The word "Validate" marks the lines you need; copy each of them from the data.

**Saved data entries**
════════════════════
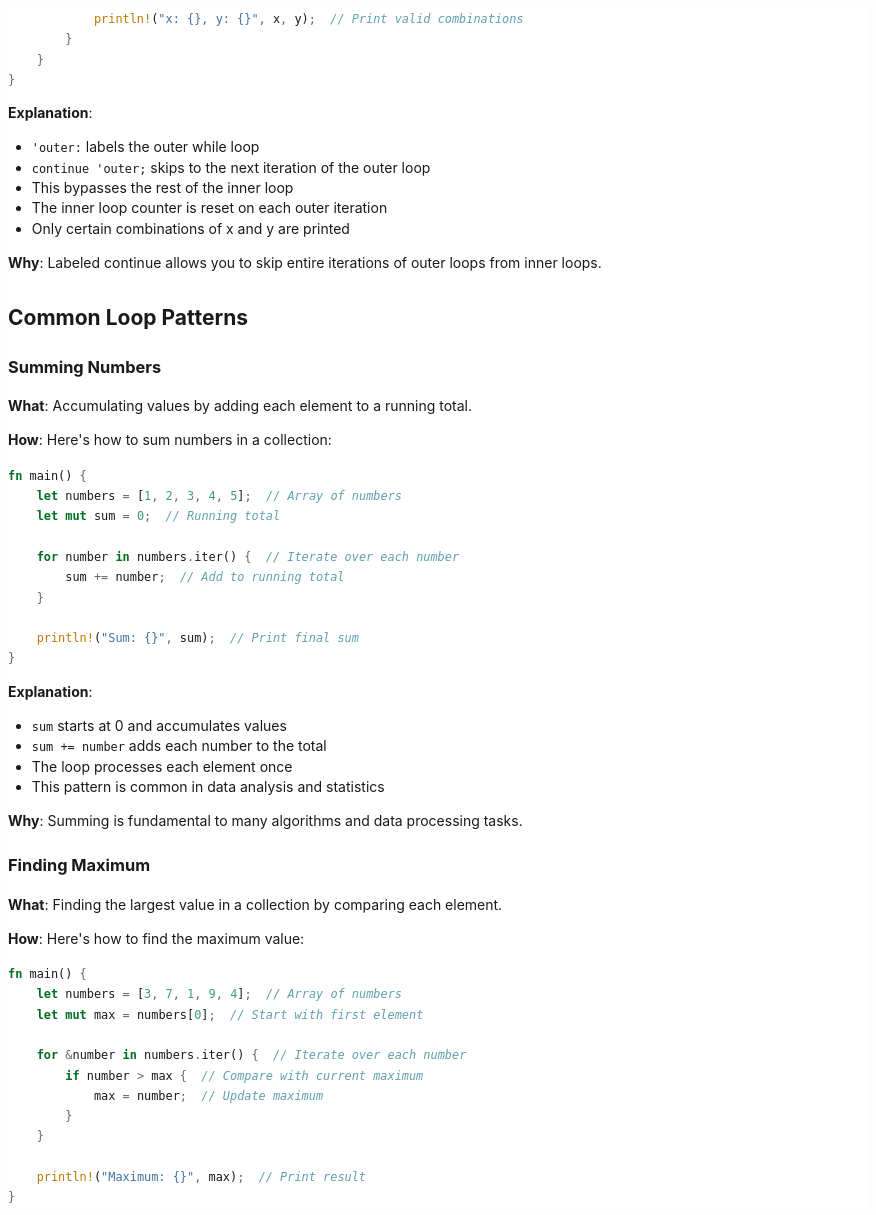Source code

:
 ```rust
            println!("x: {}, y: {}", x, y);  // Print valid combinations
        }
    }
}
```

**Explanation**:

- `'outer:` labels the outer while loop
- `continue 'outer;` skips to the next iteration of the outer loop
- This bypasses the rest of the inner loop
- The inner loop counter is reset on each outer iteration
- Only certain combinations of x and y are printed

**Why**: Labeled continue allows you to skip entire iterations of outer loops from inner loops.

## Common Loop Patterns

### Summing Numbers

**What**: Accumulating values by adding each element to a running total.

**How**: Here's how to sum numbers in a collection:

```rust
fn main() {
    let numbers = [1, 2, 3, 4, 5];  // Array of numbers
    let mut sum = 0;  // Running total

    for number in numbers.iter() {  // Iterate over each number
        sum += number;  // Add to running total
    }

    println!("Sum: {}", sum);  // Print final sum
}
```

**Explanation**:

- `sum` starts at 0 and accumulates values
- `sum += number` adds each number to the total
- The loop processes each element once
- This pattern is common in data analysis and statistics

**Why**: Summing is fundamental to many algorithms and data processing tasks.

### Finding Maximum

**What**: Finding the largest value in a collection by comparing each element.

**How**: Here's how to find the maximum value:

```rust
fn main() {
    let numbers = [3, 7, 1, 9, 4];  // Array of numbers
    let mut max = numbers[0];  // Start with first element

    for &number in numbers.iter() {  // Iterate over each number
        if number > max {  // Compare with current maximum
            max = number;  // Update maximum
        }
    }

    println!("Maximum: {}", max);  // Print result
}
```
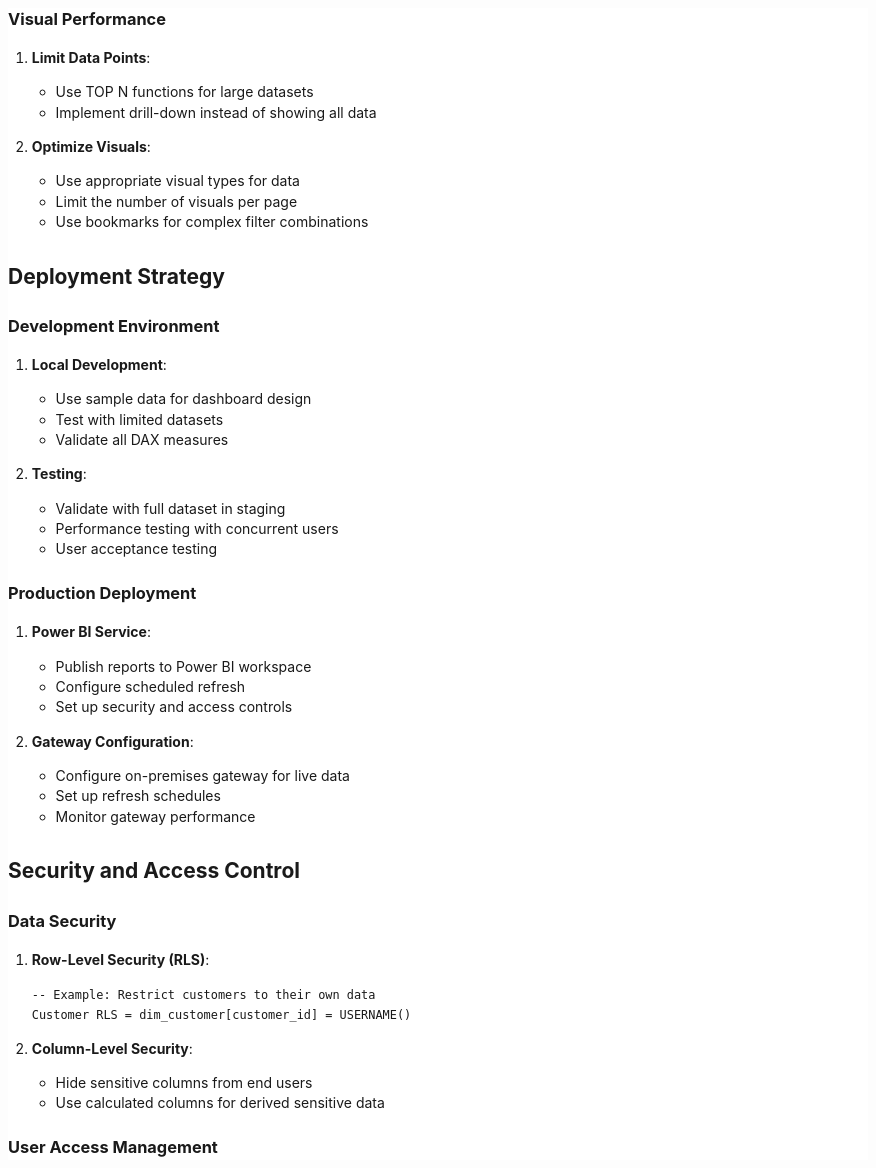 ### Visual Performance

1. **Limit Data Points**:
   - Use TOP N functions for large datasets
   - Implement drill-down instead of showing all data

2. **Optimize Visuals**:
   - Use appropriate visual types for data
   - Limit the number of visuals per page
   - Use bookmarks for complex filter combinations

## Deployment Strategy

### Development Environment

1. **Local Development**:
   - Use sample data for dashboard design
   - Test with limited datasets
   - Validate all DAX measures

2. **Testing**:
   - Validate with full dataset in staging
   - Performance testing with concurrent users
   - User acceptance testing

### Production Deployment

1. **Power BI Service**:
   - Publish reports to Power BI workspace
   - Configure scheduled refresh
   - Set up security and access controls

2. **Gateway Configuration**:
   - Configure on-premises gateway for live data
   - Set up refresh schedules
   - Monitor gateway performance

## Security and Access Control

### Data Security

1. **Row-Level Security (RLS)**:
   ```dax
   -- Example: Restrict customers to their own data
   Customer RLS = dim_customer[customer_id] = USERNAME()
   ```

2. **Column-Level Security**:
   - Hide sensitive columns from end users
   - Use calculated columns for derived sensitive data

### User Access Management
════════════════════
**Response**
   - Validate all DAX measures
   - Validate with full dataset in staging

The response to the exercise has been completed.